When the web is tapped out, developers turn to composite data such as machine-generated text, images, and code. That approach offers an unlimited supply, but also has the risk of overwhelming models with low quality output or AI slops.
However, Raphael said he doesn't think the lack of fresh data would be a major constraint. Partly because companies sit in undeveloped information reserves.
“I think it's definitely interesting from the consumer world model, the explosion of data synthesis. But from a company's perspective, I think there's still a lot of juice that's squeezed out of it,” he said.
This means that the real frontier may not be an open internet, but a unique data set held by a company. From transaction flows to client interactions, companies like Goldman sit on information that could make AI tools much more valuable when used correctly.

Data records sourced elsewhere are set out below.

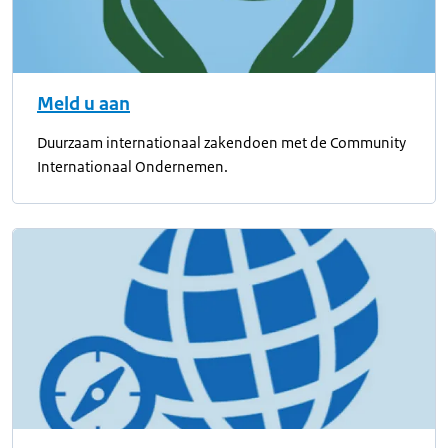
Meld u aan
Duurzaam internationaal zakendoen met de Community
Internationaal Ondernemen.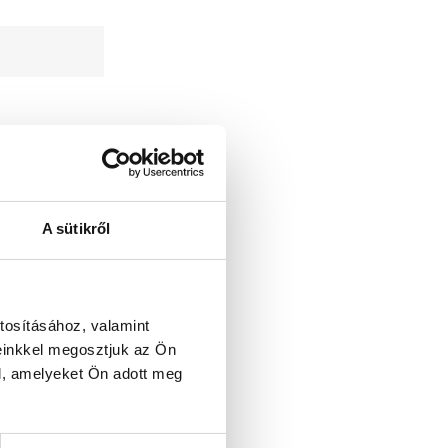
A sütikről
tosításához, valamint
einkkel megosztjuk az Ön
l, amelyeket Ön adott meg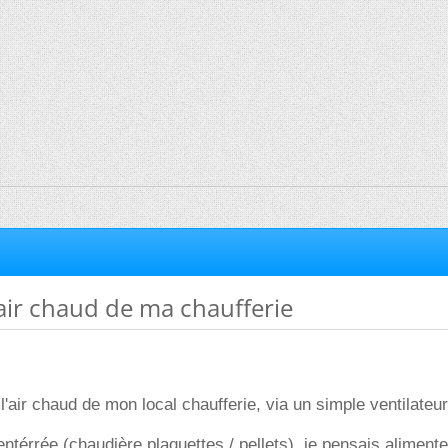
air chaud de ma chaufferie
'air chaud de mon local chaufferie, via un simple ventilateur
ntérrée (chaudière plaquettes / pellets), je pensais alimenter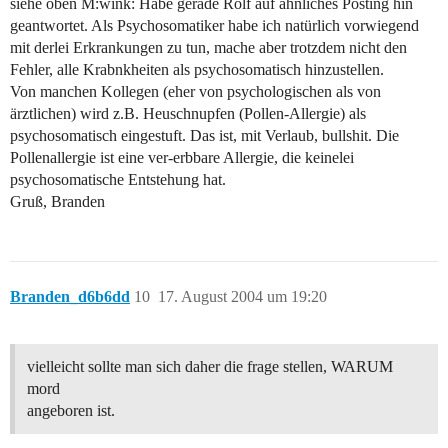
siehe oben M:wink: Habe gerade Rolf auf ähnliches Posting hin
geantwortet. Als Psychosomatiker habe ich natürlich vorwiegend
mit derlei Erkrankungen zu tun, mache aber trotzdem nicht den
Fehler, alle Krabnkheiten als psychosomatisch hinzustellen.
Von manchen Kollegen (eher von psychologischen als von
ärztlichen) wird z.B. Heuschnupfen (Pollen-Allergie) als
psychosomatisch eingestuft. Das ist, mit Verlaub, bullshit. Die
Pollenallergie ist eine ver-erbbare Allergie, die keinelei
psychosomatische Entstehung hat.
Gruß, Branden
Branden_d6b6dd
10
17. August 2004 um 19:20
vielleicht sollte man sich daher die frage stellen, WARUM
mord
angeboren ist.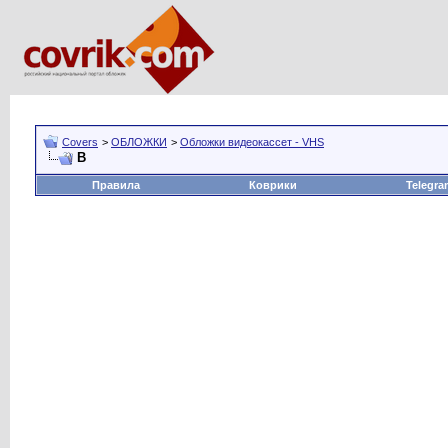
Covers
>
ОБЛОЖКИ
>
Обложки видеокассет - VHS
В
Правила
Коврики
Telegra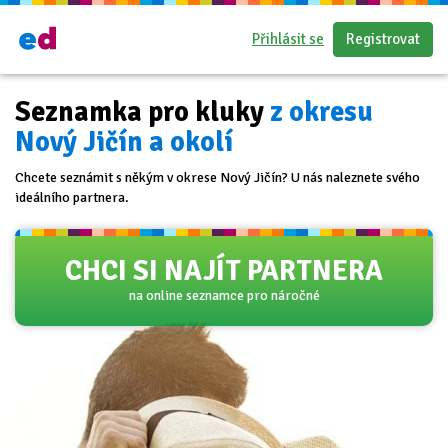
Přihlásit se
Registrovat
Seznamka pro kluky
z okresu
Nový Jičín a okolí
Chcete seznámit s někým v okrese Nový Jičín? U nás naleznete svého
ideálního partnera.
CHCI SI NAJÍT PARTNERA
na online seznamce pro náročné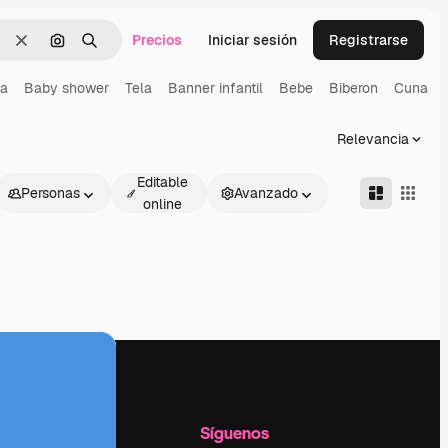
Precios
Iniciar sesión
Registrarse
Borrar
Buscar por imagen
Buscar
ia
Baby shower
Tela
Banner infantil
Bebe
Biberon
Cuna
Relevancia
Editable
Personas
Avanzado
online
l
Empresa
Síguenos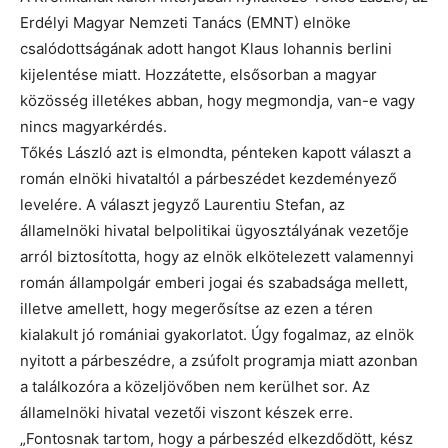
Erdélyi Magyar Nemzeti Tanács (EMNT) elnöke
csalódottságának adott hangot Klaus Iohannis berlini
kijelentése miatt. Hozzátette, elsősorban a magyar
közösség illetékes abban, hogy megmondja, van-e vagy
nincs magyarkérdés.
Tőkés László azt is elmondta, pénteken kapott választ a
román elnöki hivataltól a párbeszédet kezdeményező
levelére. A választ jegyző Laurentiu Stefan, az
államelnöki hivatal belpolitikai ügyosztályának vezetője
arról biztosította, hogy az elnök elkötelezett valamennyi
román állampolgár emberi jogai és szabadsága mellett,
illetve amellett, hogy megerősítse az ezen a téren
kialakult jó romániai gyakorlatot. Úgy fogalmaz, az elnök
nyitott a párbeszédre, a zsúfolt programja miatt azonban
a találkozóra a közeljövőben nem kerülhet sor. Az
államelnöki hivatal vezetői viszont készek erre.
„Fontosnak tartom, hogy a párbeszéd elkezdődött, kész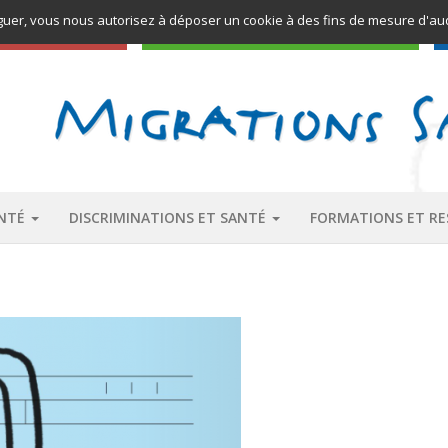
aviguer, vous nous autorisez à déposer un cookie à des fins de mesure d'au
PÔLE RESSOURCES
ANTÉ
DISCRIMINATIONS ET SANTÉ
FORMATIONS ET R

Raphael's comments come as the industry has been working on “peak data” since ChatGpt's breakout three years ago.
In January, Openai co-founder Ilya Sutskever said at the meeting that all useful data online is already being used to train models, warning that an era of rapid development of AI will “end unquestionably.”
Next frontier: Original data
For businesses highlighted by Raphael, obstacles not only do they find more data, but also ensure that data is available.
“The challenge is to understand the data, understand the business context of the data and normalize it in a way that makes sense for the business to consume it,” he said.
Still, Raphael suggested that heavily relying on synthetic data raises deeper questions about AI trajectories. “The interesting thing is, I think people might think there might be a creative plateau,” he said.
He wondered what would happen if the model continued to train with only machine-generated content.
“If all the data is generated synthetically, how much human data can you incorporate?” he said.
“I think it's interesting to look at from a philosophical perspective,” he added.